*Challenge a*: In the entries below, how many lines contain the string "pizz"? Case counts. Reply with the number only.

*Extract*:
=====

Studio album by Twenty 4 Seven
- Released: 22 November 1993
- Recorded: 1992–1993
- Label: Indisc; ZYX Music; Possum;
- Producer: Ruud van Rijen

Twenty 4 Seven chronology
| Street Moves (1990) | Slave to the Music (1993) | I Wanna Show You (1994) |

Singles from Slave to the Music
- "Slave to the Music" Released: 13 August 1993; "Is It Love" Released: 14 November 1993; "Take Me Away" Released: 28 February 1994; "Leave Them Alone" Released: 30 June 1994;

= Slave to the Music (album) =

Slave to the Music is the second album by Twenty 4 Seven, featuring Nancy Coolen & Stay-C. It was released on November 22, 1993, by Indisc & ZYX Music. The album was successful across Europe and Australasia. The Album received several gold and platinum records in most of the countries where it was marketed and released.

Four singles were released from this record: "Slave to the Music", "Is It Love", "Take Me Away", and "Leave Them Alone".

=====

*Input for this task*:
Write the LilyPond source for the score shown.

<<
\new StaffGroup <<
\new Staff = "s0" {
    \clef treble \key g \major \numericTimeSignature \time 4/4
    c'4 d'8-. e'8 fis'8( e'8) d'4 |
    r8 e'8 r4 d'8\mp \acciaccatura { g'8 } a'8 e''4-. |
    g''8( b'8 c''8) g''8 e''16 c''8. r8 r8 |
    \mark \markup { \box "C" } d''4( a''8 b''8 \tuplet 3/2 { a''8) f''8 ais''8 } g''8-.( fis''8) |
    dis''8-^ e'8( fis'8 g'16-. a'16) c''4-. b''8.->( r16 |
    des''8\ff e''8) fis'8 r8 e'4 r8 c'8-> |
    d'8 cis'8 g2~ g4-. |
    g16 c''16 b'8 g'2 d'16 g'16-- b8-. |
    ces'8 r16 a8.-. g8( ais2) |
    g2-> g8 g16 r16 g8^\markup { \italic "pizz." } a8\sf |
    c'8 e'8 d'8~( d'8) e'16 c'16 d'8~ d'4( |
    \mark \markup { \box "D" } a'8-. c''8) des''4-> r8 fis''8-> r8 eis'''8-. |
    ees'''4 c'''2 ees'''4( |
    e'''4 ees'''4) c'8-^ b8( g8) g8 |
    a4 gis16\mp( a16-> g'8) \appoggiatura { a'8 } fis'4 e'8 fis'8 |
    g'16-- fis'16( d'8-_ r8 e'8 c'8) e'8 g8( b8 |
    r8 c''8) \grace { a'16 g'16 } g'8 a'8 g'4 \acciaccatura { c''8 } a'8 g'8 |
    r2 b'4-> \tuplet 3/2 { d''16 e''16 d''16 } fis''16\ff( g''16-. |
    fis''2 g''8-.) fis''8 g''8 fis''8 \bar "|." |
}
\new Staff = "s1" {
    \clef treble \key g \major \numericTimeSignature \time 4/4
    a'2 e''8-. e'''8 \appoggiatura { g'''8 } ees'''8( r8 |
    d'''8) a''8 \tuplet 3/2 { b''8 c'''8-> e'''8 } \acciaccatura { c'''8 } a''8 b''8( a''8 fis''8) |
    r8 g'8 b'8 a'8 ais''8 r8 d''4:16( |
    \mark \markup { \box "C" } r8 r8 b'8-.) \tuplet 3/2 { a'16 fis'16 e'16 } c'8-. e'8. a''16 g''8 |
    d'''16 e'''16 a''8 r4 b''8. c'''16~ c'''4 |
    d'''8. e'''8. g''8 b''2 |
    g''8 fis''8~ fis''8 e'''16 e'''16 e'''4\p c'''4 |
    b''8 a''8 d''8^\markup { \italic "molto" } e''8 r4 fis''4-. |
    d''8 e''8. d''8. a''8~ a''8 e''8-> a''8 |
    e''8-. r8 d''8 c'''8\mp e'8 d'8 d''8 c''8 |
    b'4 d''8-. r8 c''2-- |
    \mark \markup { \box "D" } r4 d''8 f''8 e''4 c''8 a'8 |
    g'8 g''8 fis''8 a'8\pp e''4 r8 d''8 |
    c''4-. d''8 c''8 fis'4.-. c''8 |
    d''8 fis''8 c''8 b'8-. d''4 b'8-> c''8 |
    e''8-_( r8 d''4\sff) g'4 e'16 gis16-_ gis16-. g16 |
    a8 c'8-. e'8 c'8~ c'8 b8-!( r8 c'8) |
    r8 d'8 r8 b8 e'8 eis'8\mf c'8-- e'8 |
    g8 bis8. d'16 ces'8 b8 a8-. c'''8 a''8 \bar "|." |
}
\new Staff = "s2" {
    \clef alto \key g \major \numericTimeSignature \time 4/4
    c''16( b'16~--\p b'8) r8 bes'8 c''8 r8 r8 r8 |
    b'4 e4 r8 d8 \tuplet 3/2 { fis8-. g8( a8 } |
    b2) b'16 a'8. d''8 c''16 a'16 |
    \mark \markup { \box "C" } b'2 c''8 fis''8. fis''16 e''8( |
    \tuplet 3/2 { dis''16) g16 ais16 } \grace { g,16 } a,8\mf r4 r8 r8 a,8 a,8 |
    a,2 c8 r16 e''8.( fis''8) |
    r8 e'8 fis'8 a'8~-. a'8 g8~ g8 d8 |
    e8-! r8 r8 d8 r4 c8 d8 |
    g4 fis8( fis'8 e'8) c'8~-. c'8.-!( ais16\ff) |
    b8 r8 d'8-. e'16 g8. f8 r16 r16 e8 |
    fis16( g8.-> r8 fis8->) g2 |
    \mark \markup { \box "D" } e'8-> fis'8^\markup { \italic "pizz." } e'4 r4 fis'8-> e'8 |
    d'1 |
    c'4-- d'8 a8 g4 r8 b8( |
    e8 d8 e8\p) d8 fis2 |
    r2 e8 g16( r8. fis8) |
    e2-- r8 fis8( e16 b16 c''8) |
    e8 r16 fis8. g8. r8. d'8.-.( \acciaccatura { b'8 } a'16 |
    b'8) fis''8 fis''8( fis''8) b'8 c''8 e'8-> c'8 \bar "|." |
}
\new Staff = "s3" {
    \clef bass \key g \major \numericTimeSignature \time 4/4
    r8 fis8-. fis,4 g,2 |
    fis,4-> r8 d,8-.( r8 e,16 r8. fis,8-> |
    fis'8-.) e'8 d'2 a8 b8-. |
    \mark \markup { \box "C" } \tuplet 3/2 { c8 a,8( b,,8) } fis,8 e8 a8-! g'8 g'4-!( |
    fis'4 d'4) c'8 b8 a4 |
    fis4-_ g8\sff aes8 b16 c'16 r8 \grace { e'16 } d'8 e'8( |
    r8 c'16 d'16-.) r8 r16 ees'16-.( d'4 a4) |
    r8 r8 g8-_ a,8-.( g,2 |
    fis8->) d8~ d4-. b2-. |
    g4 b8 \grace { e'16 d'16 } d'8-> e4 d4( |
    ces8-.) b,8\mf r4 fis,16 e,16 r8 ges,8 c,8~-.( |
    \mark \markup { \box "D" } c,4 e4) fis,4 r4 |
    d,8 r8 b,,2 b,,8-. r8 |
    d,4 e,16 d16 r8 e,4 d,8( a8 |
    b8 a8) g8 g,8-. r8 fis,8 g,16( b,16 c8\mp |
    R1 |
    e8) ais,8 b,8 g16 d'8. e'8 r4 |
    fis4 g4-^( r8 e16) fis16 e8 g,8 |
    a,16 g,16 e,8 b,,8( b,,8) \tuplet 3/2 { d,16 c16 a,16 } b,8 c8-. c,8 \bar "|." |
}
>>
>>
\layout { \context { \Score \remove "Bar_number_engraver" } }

=====

*Challenge b*: Rewrite everything in the album article from "Twenty 4 Seven chronology" down to "marketed and released.", changing "Australasia" to "Oceania".

*Right answer a*: 2

*Right answer b*:
Twenty 4 Seven chronology
| Street Moves (1990) | Slave to the Music (1993) | I Wanna Show You (1994) |

Singles from Slave to the Music
- "Slave to the Music" Released: 13 August 1993; "Is It Love" Released: 14 November 1993; "Take Me Away" Released: 28 February 1994; "Leave Them Alone" Released: 30 June 1994;

= Slave to the Music (album) =

Slave to the Music is the second album by Twenty 4 Seven, featuring Nancy Coolen & Stay-C. It was released on November 22, 1993, by Indisc & ZYX Music. The album was successful across Europe and Oceania. The Album received several gold and platinum records in most of the countries where it was marketed and released.